Traffic Alerts displays INRIX and Waze incident data to TMC operators as it’s received and stores each associated update. Subsequently, increased the accuracy of incident timeline milestones and allowed for adding a new measure to the traditional incident timeline - “incident influence time”. This incident influence time is the duration it takes for the road to get back to normal operating condition after the incident occurs.
The release of the congestion pie chart in January 2020 was particularly significant, as this allows planning partners and DOT personnel to better understand the nature of congestion in their region or corridor, and better tailor their TSMO solutions to meet those needs. The congestion pie charts have been incorporated in Regional Operations Plans (ROP) throughout Pennsylvania.

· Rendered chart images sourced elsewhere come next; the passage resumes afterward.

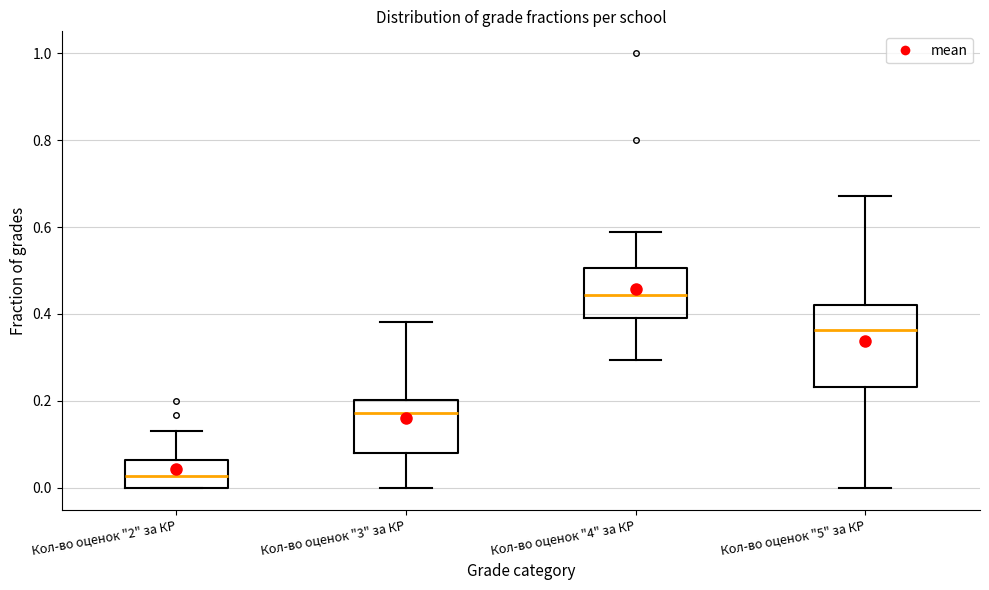

Which box is the tallest, from its lower edge to its upper edge?

Кол-во оценок "5" за КР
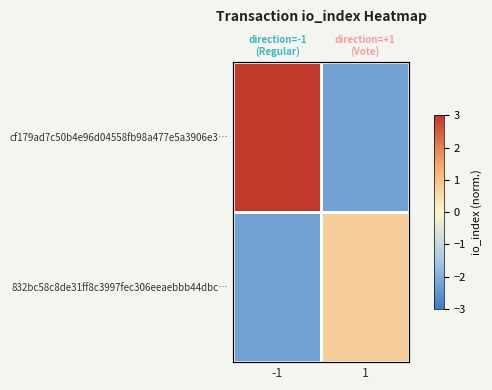

Which category has the highest value across all series?

-1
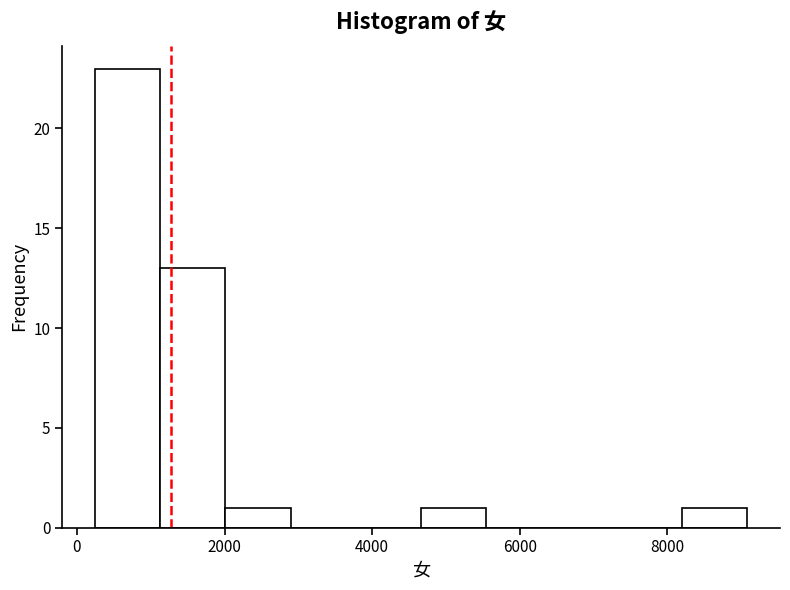

Over which range of the x-axis is the bar tallest?

200 to 1200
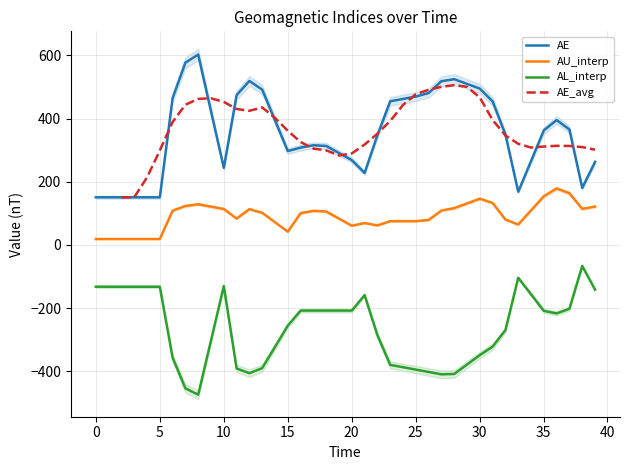

True or false: AL_interp and AE intersect in this chart.

False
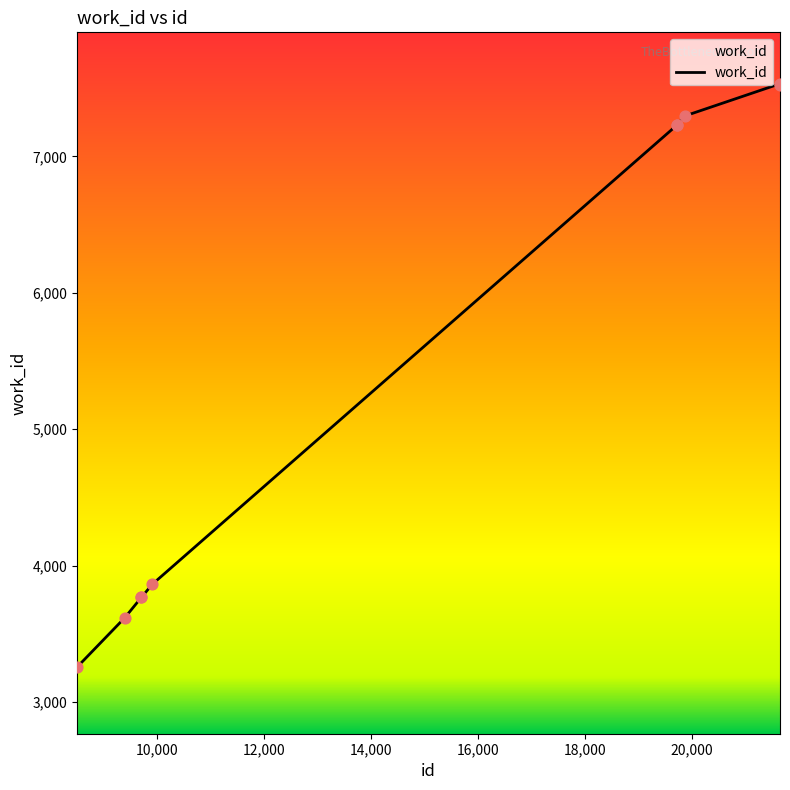

What is the maximum value shown in the chart?

7532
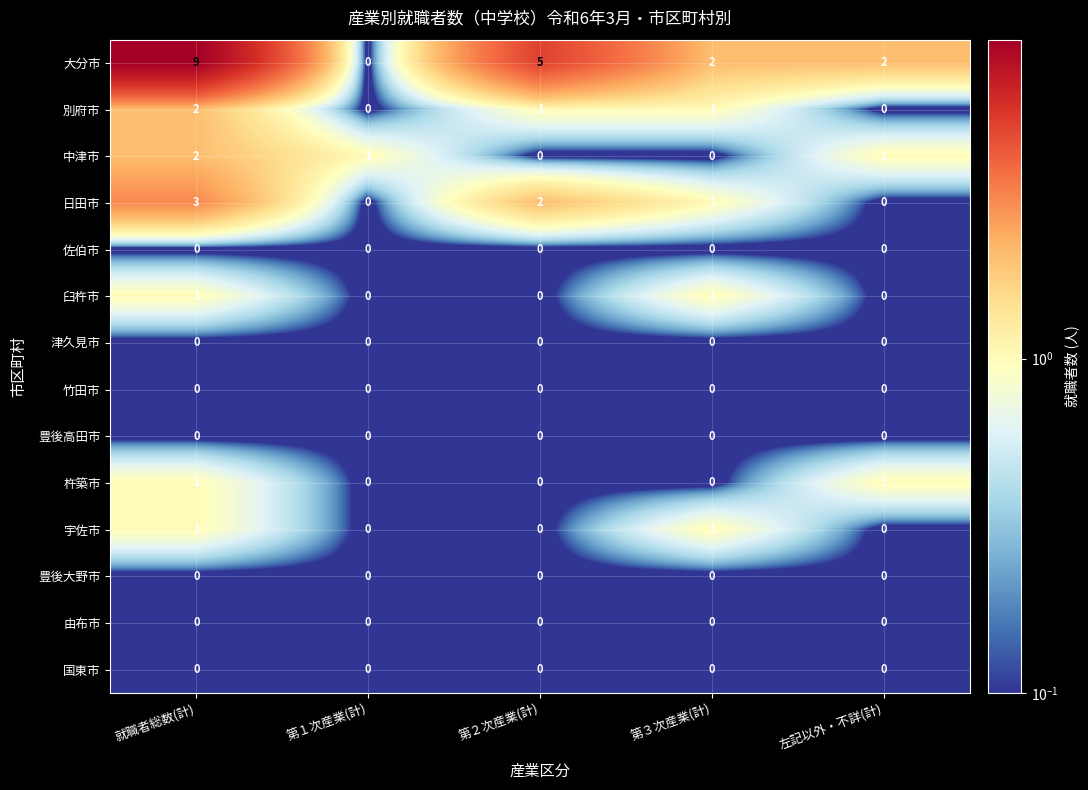

At which label does 日田市 reach its peak?

就職者総数(計)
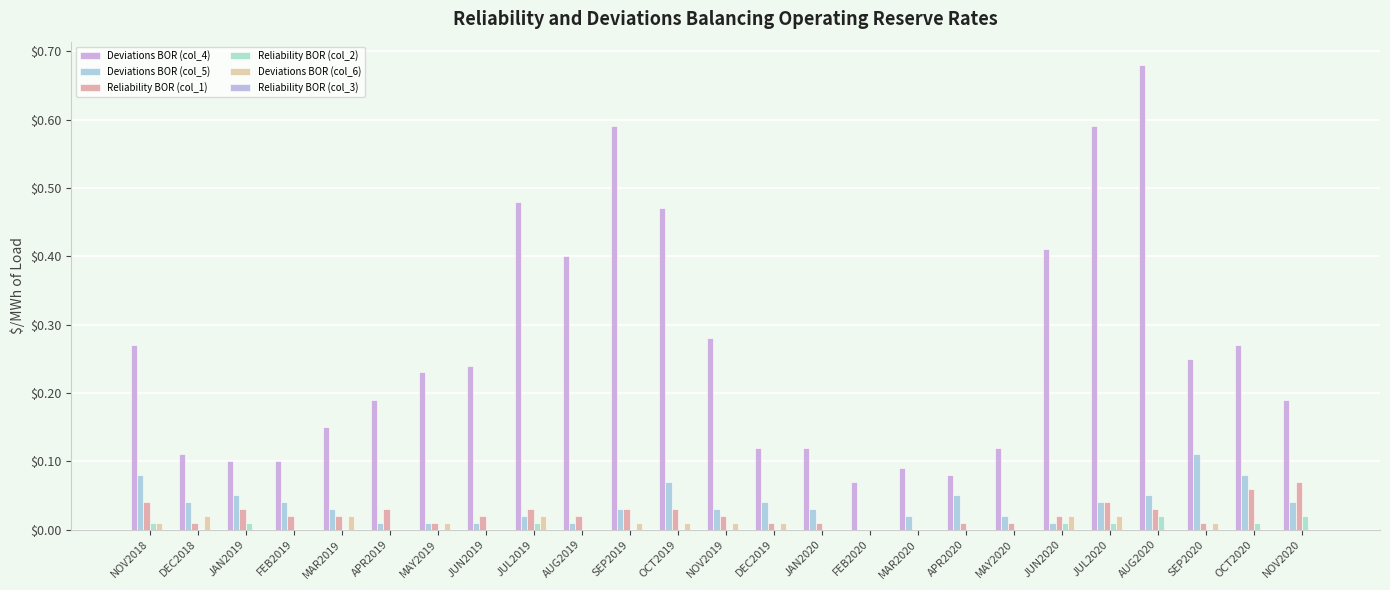

Are the bars grouped side by side (vs. stacked)?

Yes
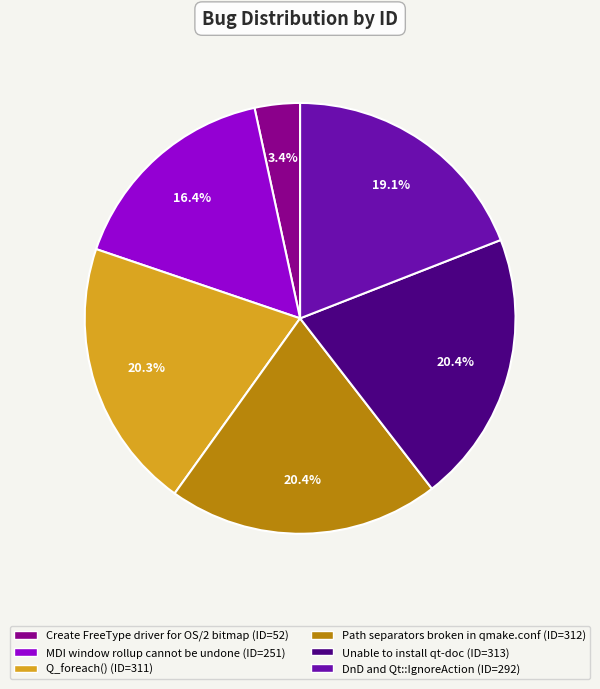

Is there a majority slice in this chart?

No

A safety study of crashes that occurred in existing congestion discovered an overrepresented number of secondary crashes (1122 in 2019) and work zone congestion crashes (924). These crashes were found to cause more injuries to motorists than other types of crashes on average, many times as a result of vehicles running into the back of a queue. The location of these crashes was of particular interest, with 32% of work zone crashes and 49% of secondary crashes occurring more than 2 miles back from the origin point of congestion. 46% of secondary crashes occurred more than an hour after the primary crash, and 90% of these crashes had DMS near enough to the crash to alert travelers who were approaching the queue. This information will be used to build safer automated smart work zones and queue protection corridors deployments in the field.